Am Spital Samedan drohen Entlassungen

Im Zuge der Umstrukturierung des Spitals Samedan im Engadin werden voraussichtlich 48 Personen entlassen. Fünfzehn davon sind befristet angestellt und ihre Verträge laufen aus. Sämtliche Lehrstellen bleiben erhalten.

Die drohenden Entlassungen wurden den Mitarbeitenden des Spitals Samedan Anfang der Woche schriftlich mitgeteilt. "Es gab einen Schockmoment", sagte Rolf Gilgen, CEO des Spitals Oberengadin, am Mittwochmorgen bei einem Medientermin.

Von den 380 Vollzeitstellen im Spital Samedan, in den Altersheimen und im Spitex-Dienst werden 320 von der neuen, geplanten öffentlich-rechtlichen Anstalt "Sanadura" und der Spital Oberengadin AG übernommen.

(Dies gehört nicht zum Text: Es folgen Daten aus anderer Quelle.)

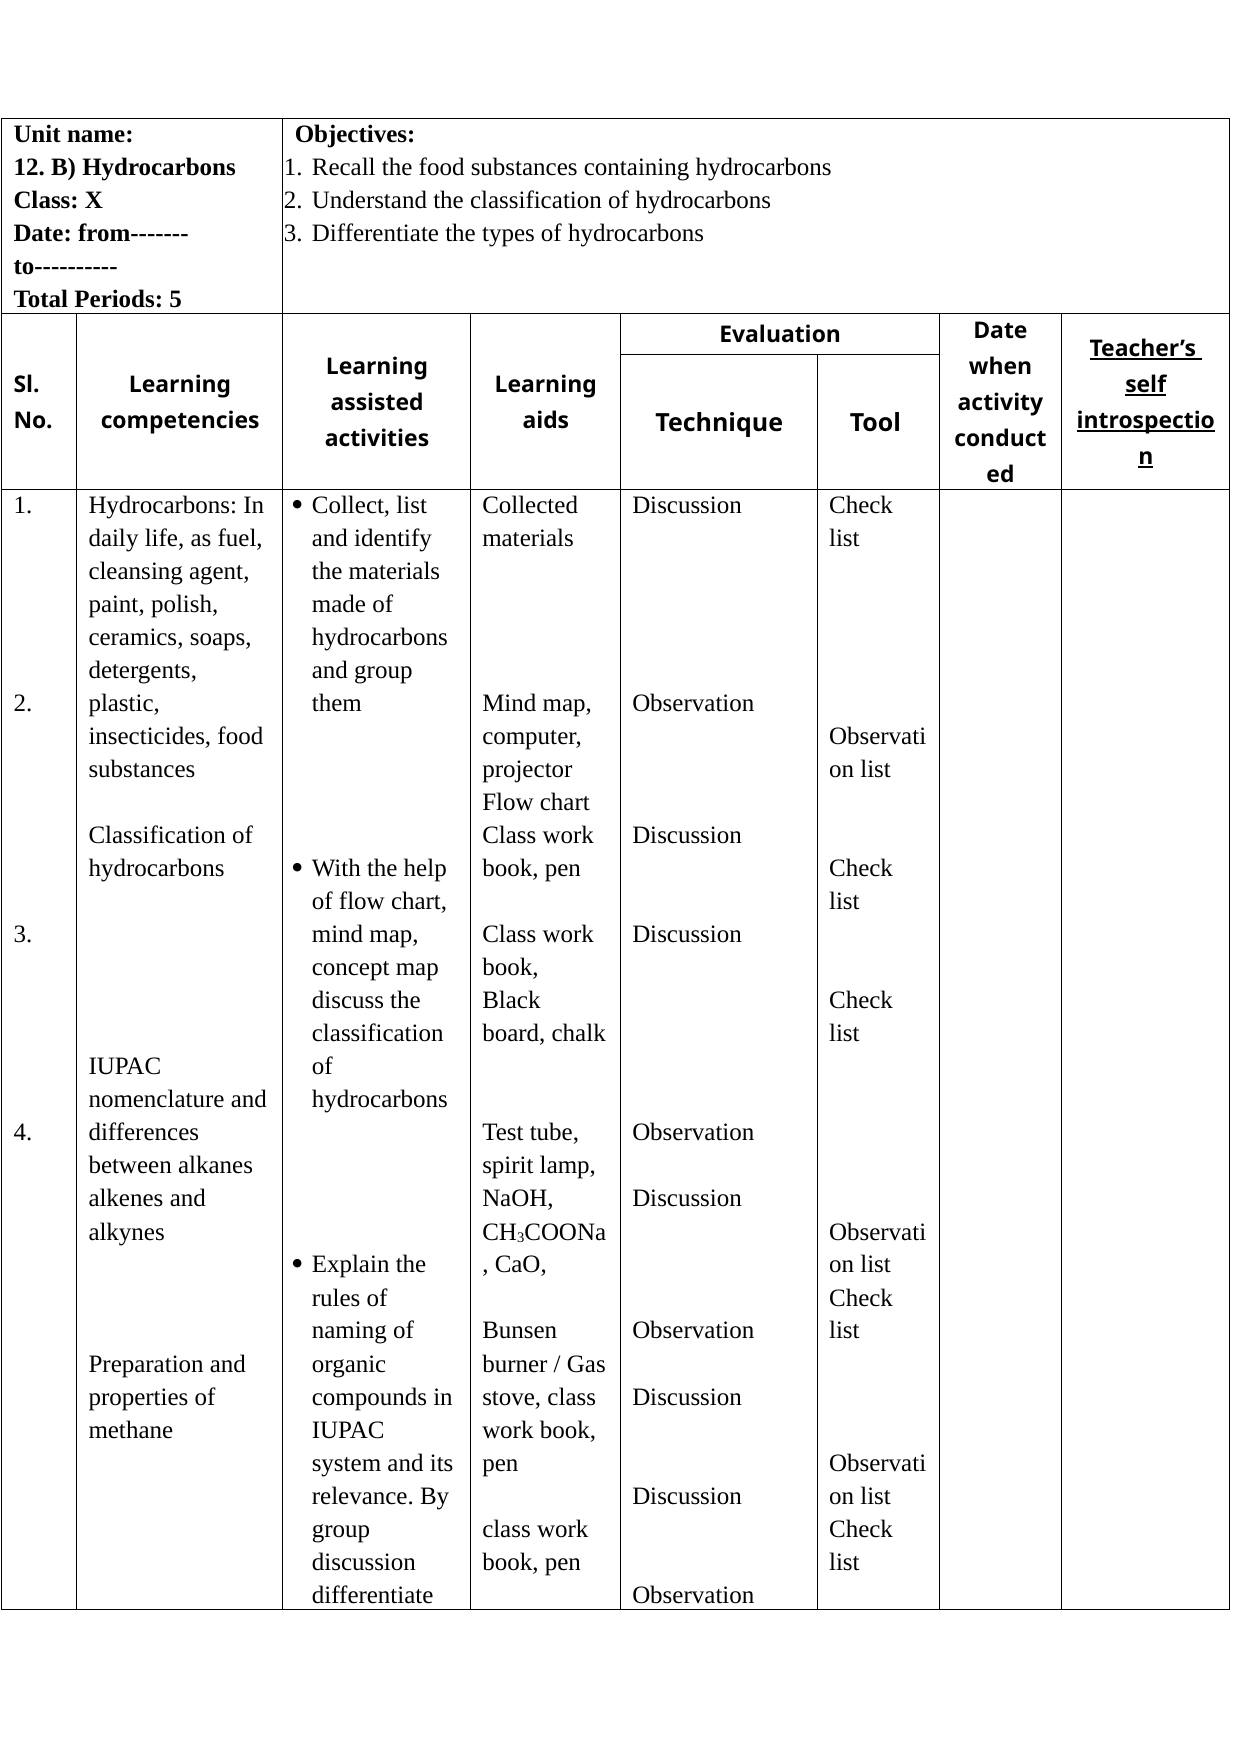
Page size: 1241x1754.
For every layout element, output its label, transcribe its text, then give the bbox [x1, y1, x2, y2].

Letztere ist eine neue Gesellschaft der Stiftung Kantonsspital Graubünden und deren Tochterunternehmen Klinik Gut in St. Moritz. Für das Spital sind 180 Vollzeitstellen vorgesehen.

"Da die Bettenzahl reduziert wird, ist das Pflegepersonal am stärksten von Entlassungen betroffen. Leider trifft es auch langjährige Mitarbeitende. Ein kleiner Teil der Stellenstreichungen ist auch im ärztlichen und administrativen Bereich vorgesehen", fuhr Gilgen fort.

Lob für die Mitarbeitenden

Bis nächsten Montag können sich die Mitarbeitenden zu den geplanten Massnahmen äussern und Vorschläge unterbreiten, wie die Kündigungen vermieden oder deren Anzahl begrenzt werden kann. Laut Gilgen ist der Spielraum für die Stiftung Gesundheitsversorgung Oberengadin (SGO), die kurz vor der Auflösung steht, jedoch gering.

"Das Kantonsspital entscheidet zusammen mit der Klinik Gut, wie viele Personen benötigt werden. Und dann ist da noch der Zeitfaktor: Bis Ende März müssen wir eine Lösung finden, danach können wir die Leute nicht mehr bezahlen", sagte Gilgen.

Die Stiftung Gesundheitsversorgung Oberengadin, die unter anderem das Spital Samedan betreibt, befindet sich in Nachlassstundung und wird danach liquidiert.

Die SGO plant, ihren Bereich Alters- und Pflegeheim sowie die Spitex und die Beratungsstelle für Alters- und Gesundheitsfragen in die neue Trägerschaft "Sanadura" zu überführen. Über diese neue Trägerschaft sowie drei Leistungsvereinbarungen stimmt die Bevölkerung in den Standortgemeinden ab. Benötigt wird die Zustimmung von sieben der elf Oberengadiner Gemeinden.

Es ist bereits der dritte Versuch innerhalb eines Jahres, das Spital Samedan zu retten. Ein Kredit von knapp 51 Millionen Franken zur Rettung der vom Konkurs bedrohten Gesundheitsversorgerin war von einzelnen der elf Standortgemeinden im November abgelehnt worden.